Sinologists, who have translated and analyzed the professor's article, pay attention to the fact that the Chinese emphasizes the advantages of his one-party model of the state over the liberal-democratic one. They say that their decisions are made by incompetent parliamentarians and populists in power, while we have a competent party. In addition, they draw attention to the fact that the article shows an attitude towards the conduct of a special operation as a somewhat careless decision. Allegedly, China believes that the Russians are clearing the way for the formation of the Chinese world order by war.
Tian vs. Fukuyama
In an article by another professor, Tian Feilong from Beihang University, in which the author opposes the famous American Fukuyama, it is said that Russia will inevitably achieve the goals of the special operation. Tian denounces the policy of the US and NATO, exposes Fukuyama, who builds his forecasts of the defeat of Russia on the basis of fake data from the Armed Forces of Ukraine. The professor claims that Russia did not plan any blitzkrieg, and the real task of the military operation is to fix the security guarantees of the Russian Federation. Tian criticizes Fukuyama's opinion that the special operation will cause a revolution in Russia, showing that the American does not understand the situation inside the country at all. The professor is confident that the Ukrainian crisis will be a lesson for Taiwan, which is coming to realize that in the event of a military conflict with China, the Americans will not stand up for it. He is confident that the prospect of a peaceful reunification is multiplying after the events in Ukraine.
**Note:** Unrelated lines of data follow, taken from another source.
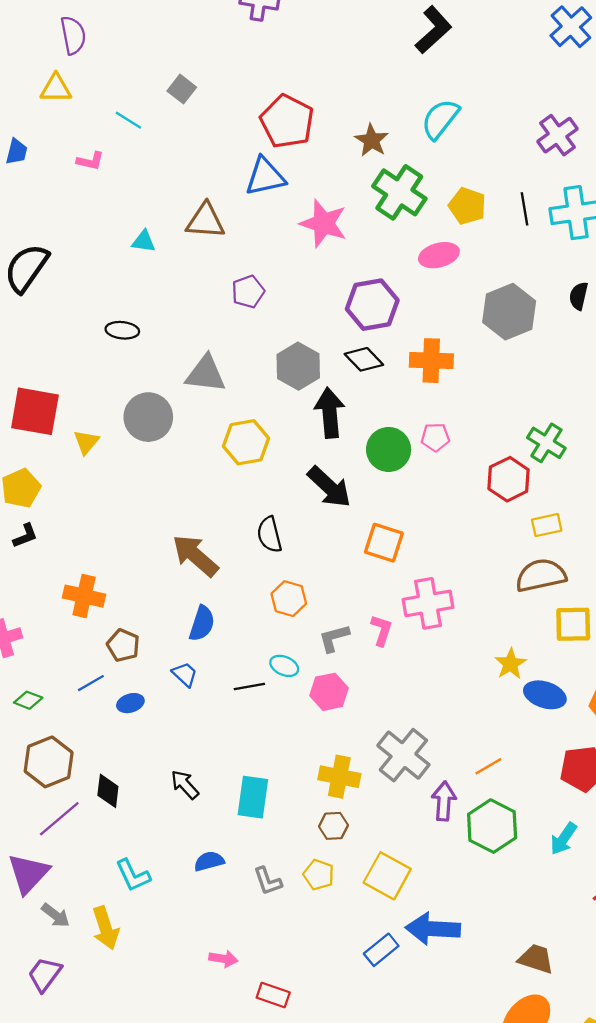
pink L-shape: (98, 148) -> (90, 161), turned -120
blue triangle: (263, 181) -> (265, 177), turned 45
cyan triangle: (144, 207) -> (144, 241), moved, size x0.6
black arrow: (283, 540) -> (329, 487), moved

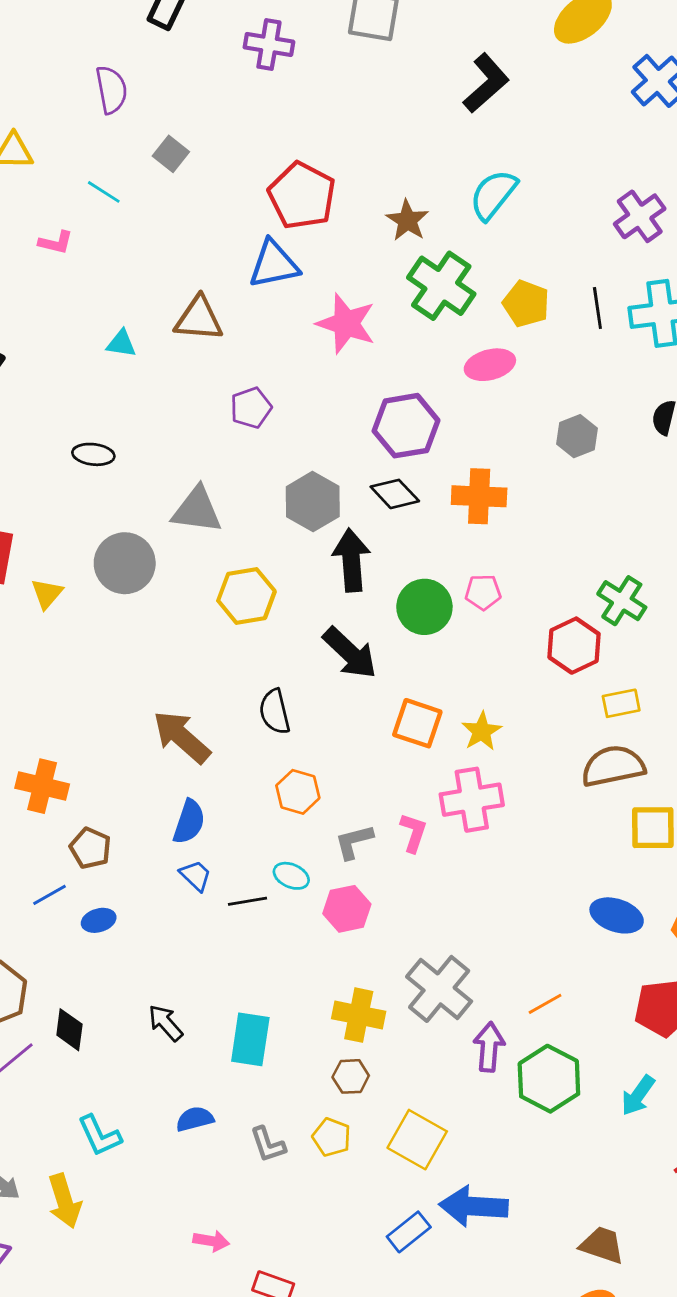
purple semicircle: (73, 35) -> (111, 90), moved
gray hexagon: (509, 312) -> (577, 436), size x0.6
yellow star: (510, 664) -> (482, 731), moved
blue trapezoid: (185, 674) -> (196, 876), moved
What conclusions follow from this?
Since the position of both authors is deeply partisan, the true sympathies of the CCP are on the side of the Russian Federation. However, these sympathies are largely dictated not by a more just position, but by the fact that the Russian Federation is undermining US hegemony, which China is also fighting against. The Chinese, unfortunately, do not show deep knowledge of our situation, do not give essential definitions of the nature of the political regime in Ukraine, do not consider the conflict from the point of view of the needs and interests of the peoples of the region. They remain within the framework of general discussions about the political alignment of forces in the world, although they are guided by anti-imperialist motives. It can be said that their position is fundamentally not scientific, but imbued with anti-Americanism.
The CCP, even to an internal audience, perceives US policy as an abstract pursuit of hegemony, although the Ukrainian crisis clearly shows the guise of American fascism. The good old tradition of viewing political processes through the prism of justice for peoples, progress and the interests of the whole world has been lost. Even China's intellectuals have been infected by the pragmatics of political games, a kind of gamer thinking in the grand strategy genre. Therefore, it is not surprising that Professor Tian mentions Dugin in his work. The theoretical thought has degraded so much that the left "Chinese Marxists" refer to the Russian right-wing ideologist of geopolitics.
But one way or another, the Chinese are right that the American world order is collapsing and the first truly serious clash in the new Cold War was Ukraine. It was Russia, and not China, that entered into a deadly battle with the United States and, I think, Ukraine will not end the matter. There will also be provocations, blockades, mutual threats and, unfortunately, military conflicts. With the breakdown of the world order, all this is inevitable.